The Company's Board of Directors exercises the supreme authority in the Company's affairs between shareholders' meetings, and it is entrusted with the task of ensuring that the organisation and activities of the Company's operation are at all times in correct and proper order.
The Board of Directors is instructed in the Company's Articles of Association to appoint a President and CEO for the Company and decide the terms of his or her employment. The Board of Directors and President and CEO are responsible for the management of the Company.
The Company's Board of Directors must at all times ensure that there is adequate supervision of the Company's accounts and the safeguarding of its assets and shall adopt working procedures in compliance with the Companies Act. Only the Board of Directors may assign powers of procuration on behalf of the Company. The signatures of the majority of the members of the Board are required to bind the Company. The President and CEO has charge of the day-to-day operation of the Company and is required in his work to observe the policy and instructions set out by the Company's Board of Directors. Day-to-day operation does not include measures which are unusual or extraordinary. Such measures can only be taken by the President and CEO with the specific authorization of the Board of Directors, unless it is impossible to await the decision of the Board without seriously disadvantaging the operation of the Company. In such instances, the President and CEO is required to consult with the Chairman of the Board, if possible, after which the Board of Directors must immediately be notified of the measures. The President and CEO shall ensure that the accounts and finances of the Company conform to law and accepted practices and that all assets belonging to the Company are securely safeguarded. The President and CEO is required to provide the members of the Board of Directors and Company auditors with any information pertaining to the operation of the Company which they may request, as required by law.

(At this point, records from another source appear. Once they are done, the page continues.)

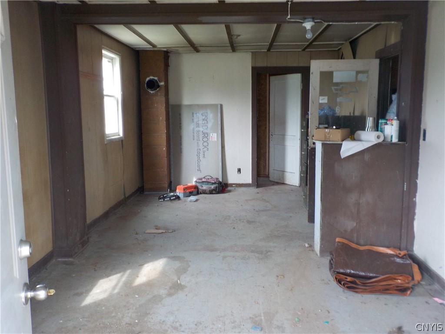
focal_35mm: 30
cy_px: 167
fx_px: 386
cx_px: 222
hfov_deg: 60.0
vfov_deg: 46.8
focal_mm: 4.1
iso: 160
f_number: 3.3
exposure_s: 1/30
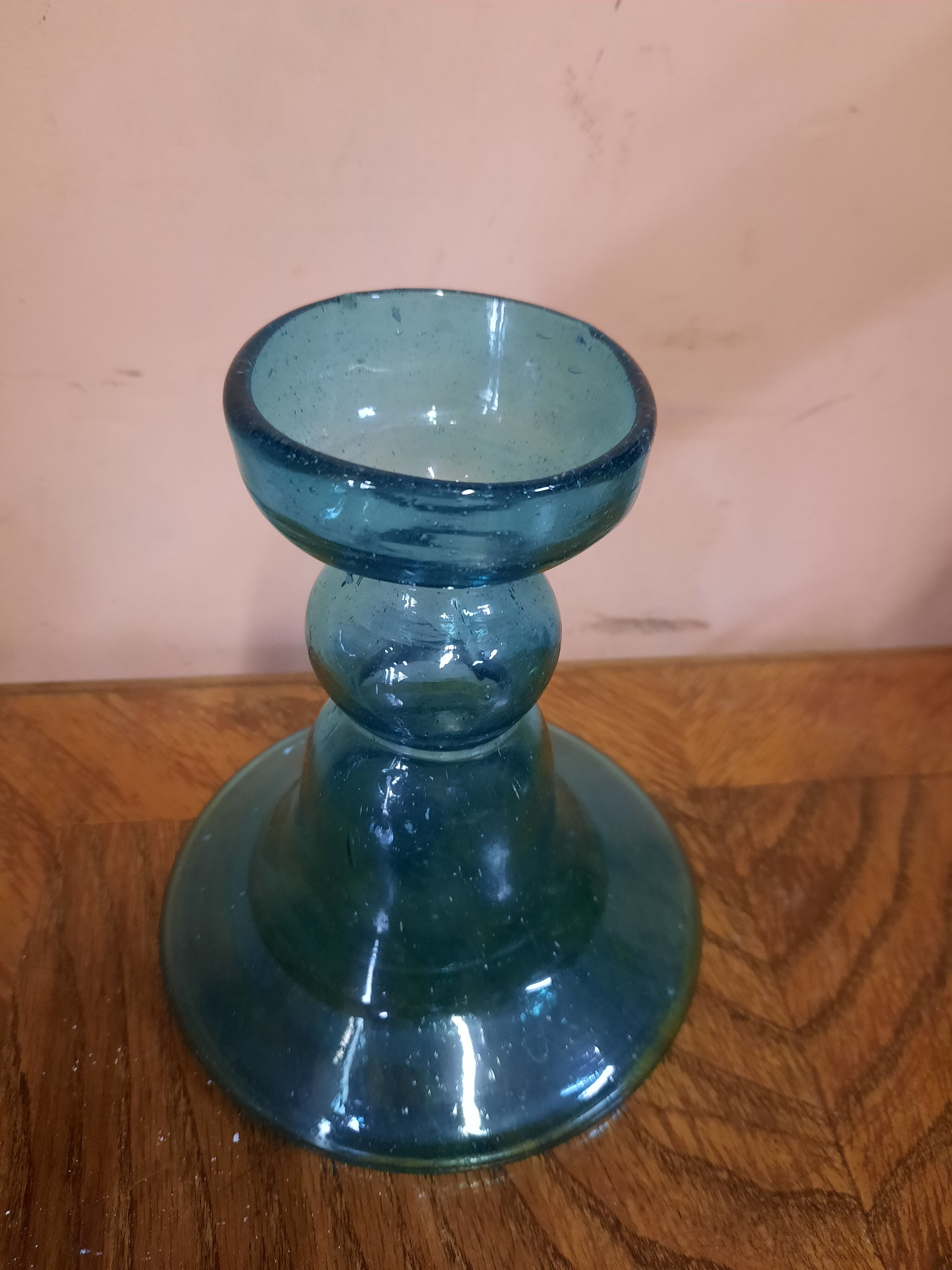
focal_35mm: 25
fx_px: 917
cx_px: 476
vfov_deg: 69.4
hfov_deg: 54.9
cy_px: 635
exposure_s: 1/25
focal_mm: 4.6
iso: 500
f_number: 2
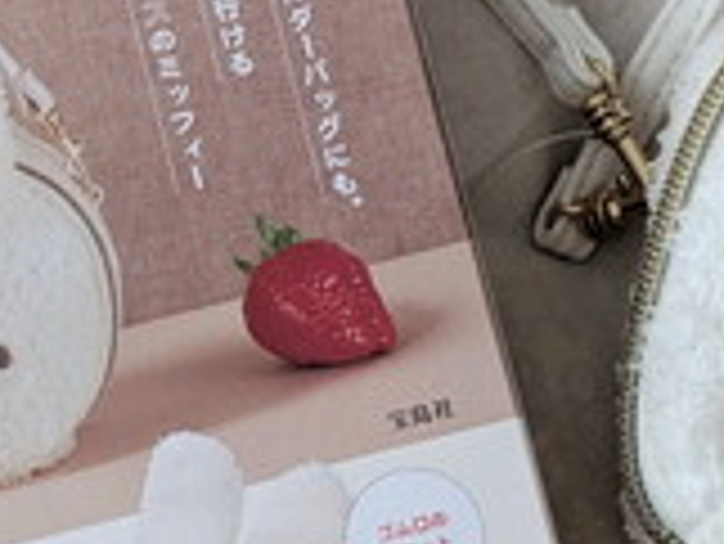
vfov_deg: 13.8
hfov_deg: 18.4
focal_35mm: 107
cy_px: 346
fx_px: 2240
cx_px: 333
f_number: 1.73
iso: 169
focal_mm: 4.38
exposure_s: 1/60
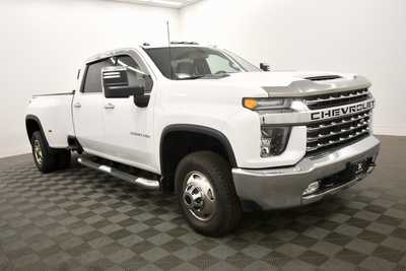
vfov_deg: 43.6
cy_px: 136
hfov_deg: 61.9
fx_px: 338
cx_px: 203
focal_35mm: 30
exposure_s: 1/160
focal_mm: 20
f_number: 5.6
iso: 800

The Company's Board of Directors consists of five members elected at the Annual General Meeting for a term of one year. Those who intend to stand for election to the Board of Directors must inform the Board in writing of their intention at least seven days before the AGM, or extraordinary shareholders’ meeting at which elections are scheduled. Only those who have formally informed the Board of their candidacy are eligible.
The Board of Directors elects a Chairman and Deputy Chairman from its members, and otherwise allocates its obligations among its members as needed. The Chairman calls Board meetings. A meeting must also be held if requested by a member of the Board of Directors or the President and CEO. Meetings of the Board are valid if attended by a majority of its members. However, important decisions shall not be taken unless all members of the Board have had an opportunity to discuss the matter, if possible. The outcome of issues is decided by force of vote, and in the event of an equality of votes, the issue is regarded as rejected. The President and CEO attends meetings of the Board of Directors, even if he or she is not a member of the Board, and has the right to participate in discussions and submit proposals unless otherwise decided by the Board in individual cases. A book of minutes is kept of proceedings at meetings and must be signed by participants in the meeting. A Board member who disagrees with a decision made by the Board of Directors is entitled to have his or her dissenting opinion entered in the book of minutes. The same applies to the President and CEO. The Chairman is responsible for the Board's relations with the shareholders and he shall inform the Board on the views of the shareholders.
On 12 September 2007 the Board of Directors approved Rules on Working Procedures for the Board which were amended on 10 August 2012 and 9 February 2018. The Rules on Working Procedures are accessible to the Board of Directors and the management through the Board's intranet, Admincontrol. In accordance with article 14 of the Rules on Working Procedures the Board of Directors must annually evaluate its work, size, composition and practices, and must also evaluate the performance of the CEO and others responsible for the day-to-day management of the Company and its development. The annual performance assessment is intended to improve working methods and increase the efficiency of the Board. The assessment entails e.g. evaluation of the strengths and weaknesses of the Board’s work and practices and takes into consideration the work components which the Board believes may be improved.
The Board of Directors elects the members of the Remuneration Committee and the Audit Committee. These sub-committees adhere to the Rules on Working Procedures. The Nomination Committee has its own Rules of Procedures which are approved by the Board. The Board of Directors convened 48 times during the year and all Board Members attended almost all meetings. All the current members of the Board of Directors are independent from the Company. All Board members were independent of the Company’s major shareholders in 2020.
|Board of Directors||Audit Committee||Remuneration Committee||Nomination Committee||Strategy Committee|
|No. of meetings in 2020||48||6||4||5||10|
|Úlfar Steindórsson||x (Chairman)||x (Chairman)||x|
|Svafa Grönfeldt||x||x||x (Chairman)|
|John F. Thomas||x||x|
|Alexander Edvardsson||x (Chairman)|
|Hjörleifur Pálsson||x (Chairman)|
On 25 May 2009 the Board of Directors approved a Code of Ethics which was amended on 5 January 2011 and 18 November 2016. The Code of Ethics is accessible to all Company’s employees through the Company's intranet, MyWork.